■ **INFORMATION SHOWN**
..............................

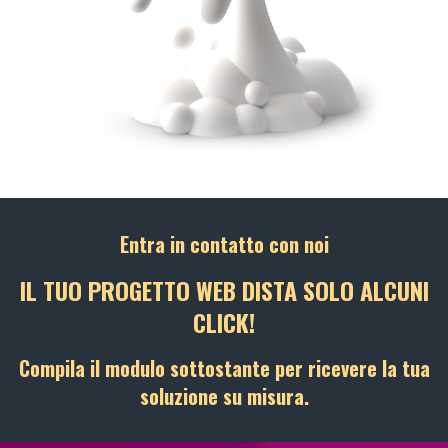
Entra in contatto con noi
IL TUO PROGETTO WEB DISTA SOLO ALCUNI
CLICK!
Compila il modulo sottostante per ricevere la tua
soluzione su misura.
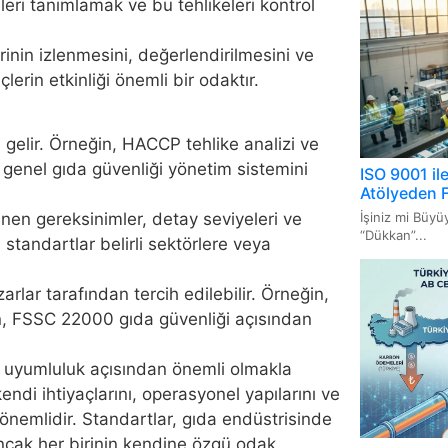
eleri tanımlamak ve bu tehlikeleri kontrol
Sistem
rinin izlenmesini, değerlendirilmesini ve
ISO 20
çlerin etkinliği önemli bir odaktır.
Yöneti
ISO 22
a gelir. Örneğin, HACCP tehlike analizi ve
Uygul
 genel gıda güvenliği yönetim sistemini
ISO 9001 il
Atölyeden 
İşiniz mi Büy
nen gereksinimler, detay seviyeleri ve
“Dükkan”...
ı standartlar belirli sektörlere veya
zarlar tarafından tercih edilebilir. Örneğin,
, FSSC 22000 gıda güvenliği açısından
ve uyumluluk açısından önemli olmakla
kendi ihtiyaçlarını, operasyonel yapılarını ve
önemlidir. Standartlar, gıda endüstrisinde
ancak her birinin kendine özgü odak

..............................

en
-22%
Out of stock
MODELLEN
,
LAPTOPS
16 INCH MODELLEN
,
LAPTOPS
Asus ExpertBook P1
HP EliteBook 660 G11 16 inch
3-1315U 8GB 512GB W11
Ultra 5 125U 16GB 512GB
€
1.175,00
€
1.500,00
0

..............................

■ **EXERCISE REQUIREMENTS**
Start with the line above that contains "genel gıda güvenliği yönetim sistemini" and end with the line that contains "ancak her birinin kendine özgü odak". Write out those lines exactly, and only those.

■ **TASK RESULT**
 genel gıda güvenliği yönetim sistemini
ISO 9001 il
Atölyeden 
İşiniz mi Büy
nen gereksinimler, detay seviyeleri ve
“Dükkan”...
ı standartlar belirli sektörlere veya
zarlar tarafından tercih edilebilir. Örneğin,
, FSSC 22000 gıda güvenliği açısından
ve uyumluluk açısından önemli olmakla
kendi ihtiyaçlarını, operasyonel yapılarını ve
önemlidir. Standartlar, gıda endüstrisinde
ancak her birinin kendine özgü odak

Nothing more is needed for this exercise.